Junho de 2014. Ypres Rally, na Bélgica. O piloto Robert Consani e seu navegador, Maxine Vilmot, se aproximam da linha de chegada no último dia do evento. Então, um incêndio começa na parte traseira do carro e não demora a atingir o cockpit. O que Consani faz? Continua acelerando até o final.
São alguns segundos angustiantes:
Você pode imaginar que isto seja uma prova de coragem — afinal, é preciso ter colhões de aço para continuar pilotando com fogo dentro do carro, não é mesmo? Mais tarde, em sua página no Facebook, Consani explicou o incidente:
O rali acabou para nós. No começo do Estágio Especial 6, uma peça na traseira do carro quebrou e ficamos com tração em apenas duas rodas. Depois de 3/4 do estágio percorridos, a traseira começou a pegar fogo e paramos para apagar. Depois de conversar com a equipe pelo telefone, decidimos seguir em frente, mas 500 metros antes da linha de chegada as chamas voltaram e invadiram o carro. Decidimos ir até o ponto de parada para pegar todos os extintores de incêndio possíveis.
Entre a chegada e o ponto de parada a situação ficou insustentável e tivemos muita dificuldade em sair do carro. Fizemos de tudo para apagar o fogo. Agradecemos a todos os fiscais e também aos pilotos que pararam e nos deram seus extintores.
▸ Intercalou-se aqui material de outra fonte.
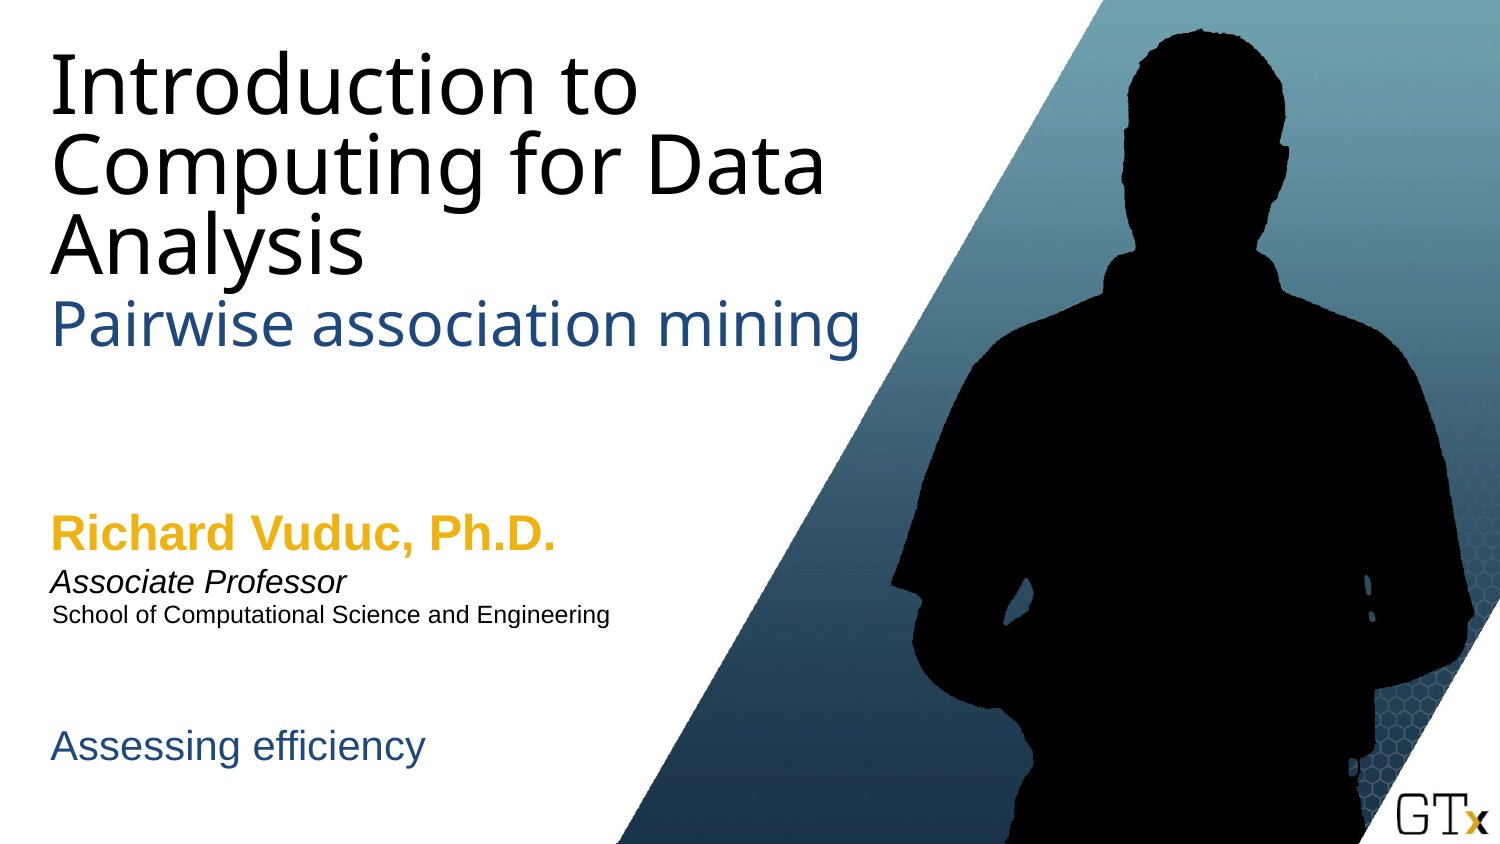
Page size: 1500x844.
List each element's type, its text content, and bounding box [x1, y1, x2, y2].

Estamos com algumas queimaduras e inalamos um pouco de fumaça, mas nada sério. Obrigado a todos os fiscais e pilotos que nos ajudaram hoje. Devemos umaa vocês, caras.”
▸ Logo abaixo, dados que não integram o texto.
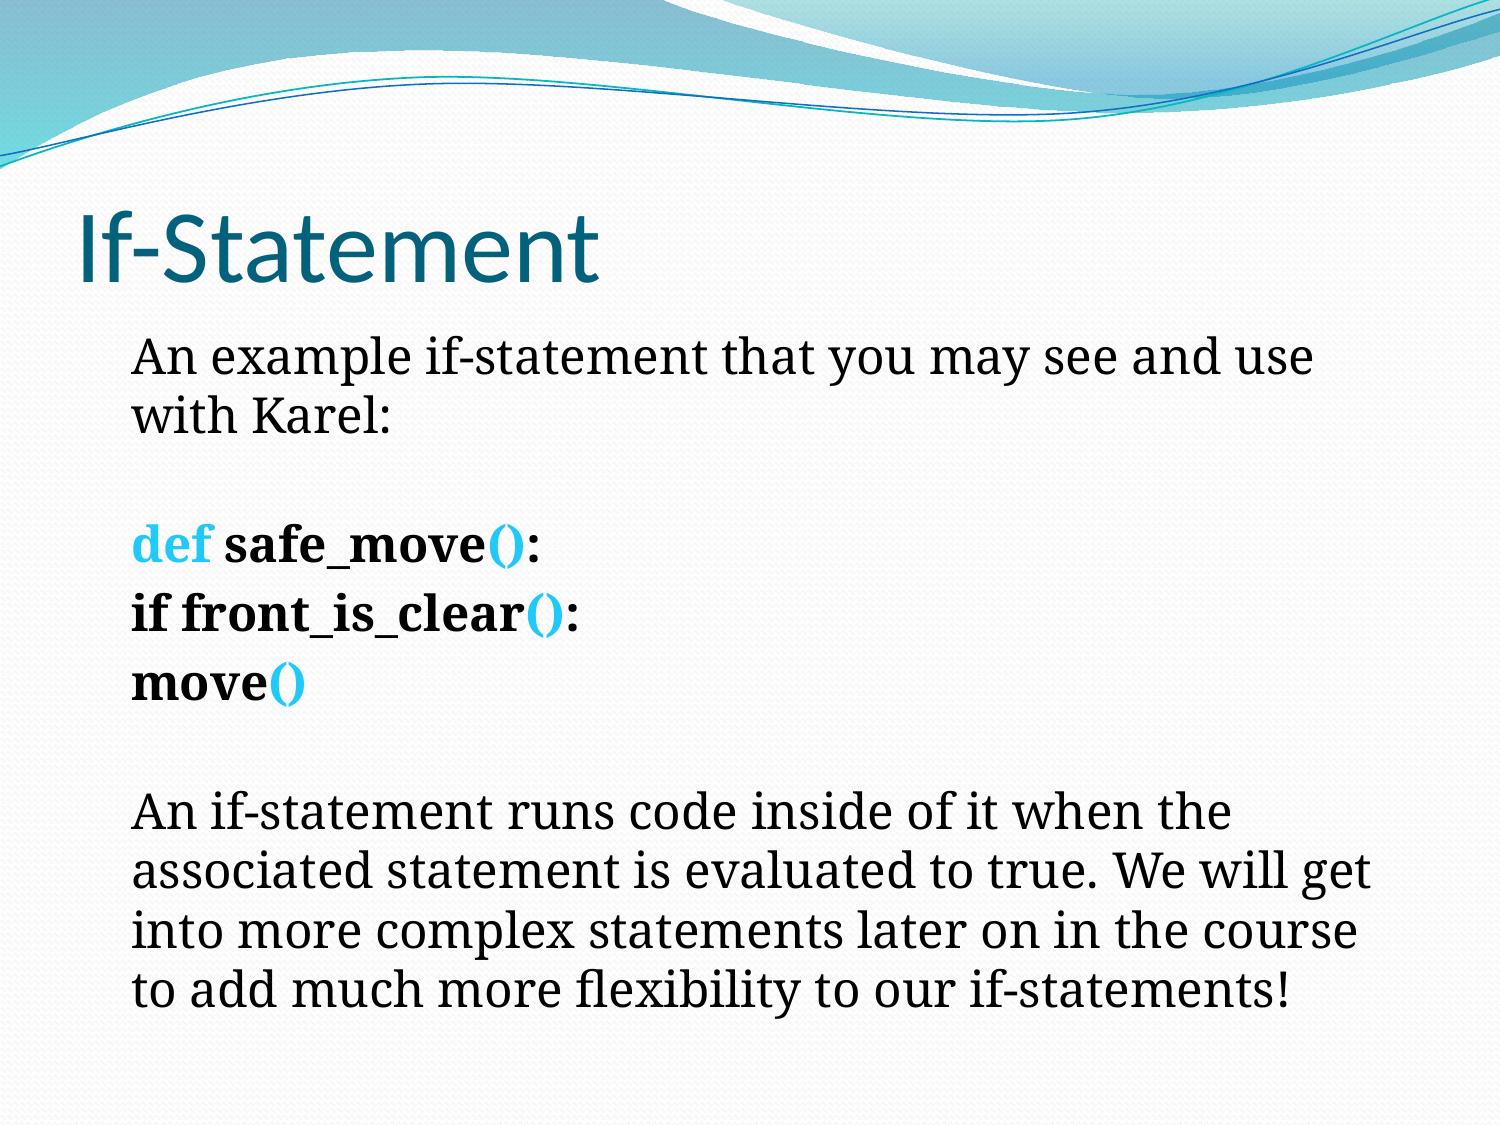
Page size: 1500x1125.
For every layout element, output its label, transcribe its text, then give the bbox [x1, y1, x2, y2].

list An example if-statement that you may see and use with Karel: def safe_move(): if front_is_clear(): move() An if-statement runs code inside of it when the associated statement is evaluated to true. We will get into more complex statements later on in the course to add much more flexibility to our if-statements! [75, 317, 1425, 1038]
title If-Statement [75, 115, 1425, 303]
Acontece que esta coragem está mais para irresponsabilidade, e nós já vamos explicar o motivo:
No fim das contas, mesmo cruzando a linha de chegada, Consani e Vilmot acabaram desclassificados e, atualmente, a dupla é a nona colocada no Campeonato Europeu de Rali (ERC), do qual o Ypres Rally faz parte. Eles tiveram coragem, sim, por decidir continuar a prova mesmo depois do incêndio, mas esta também foi uma atitude extremamente irresponsável — eles deveriam ter parado imediatamente, mesmo que faltassem 100 metros para chegar ao fim da prova.
O motivo é simples de entender: o fogo pode se espalhar rápido pelo carro e, mesmo que não atinja os ocupantes, pode levar a uma sequência mortal de acontecimentos. Imagine que o fogo começa no assoalho do carro e atinge as linhas de freio, aquecendo o fluido. O fluido aquecido fica menos viscoso, o que pode ocasionar perda de pressão e, dependendo da temperatura, até mesmo anular o funcionamento dos freios por alguns instantes.
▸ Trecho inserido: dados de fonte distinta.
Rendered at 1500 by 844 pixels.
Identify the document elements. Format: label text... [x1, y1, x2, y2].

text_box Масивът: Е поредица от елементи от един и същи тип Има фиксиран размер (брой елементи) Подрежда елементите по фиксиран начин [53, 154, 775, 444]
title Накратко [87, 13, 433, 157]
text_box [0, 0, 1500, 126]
Por esta razão é extremamente importante que se pare imediatamente o carro, a fim de tentar extinguir o incêndio ou ao menos chegar a um local seguro o mais rápido possível. Caso contrário, a situação pode ir de controlável a potencialmente fatal em questão de segundos. Tomemos como exemplo o caso do piloto brasileiro Tuka Rocha, que se viu em uma situação assim em 2011, durante uma corrida da Stock Car no Autódromo Internacional Nelson Piquet, no Rio de Janeiro.
O fogo tomou o carro de Tuka em poucos segundos — antes disso, o piloto acreditava que a perda de tração na traseira havia sido causada por um pneu furado. Já sem freios — ou seja, sem condição de parar o carro — ele teve que pensar rápido e decidiu saltar do carro em movimento, algo que já é bem difícil em um carro com cintos e bancos de competição e gaiola mesmo sem fogo. Ele desmaiou depois da queda por inalar fumaça demais — mas poderia ter sido pior: ele poderia ter desmaiado dentro do carro e morrido queimado ou por asfixia.
O caso do piloto de rali francês foi diferente, e ele não parou porque não quis parar — e só o fez por que estava próximo à linha de chegada, onde conseguiu ajuda. Se não fosse por isso, sua coragem irresponsável poderia ter lhe custado a vida.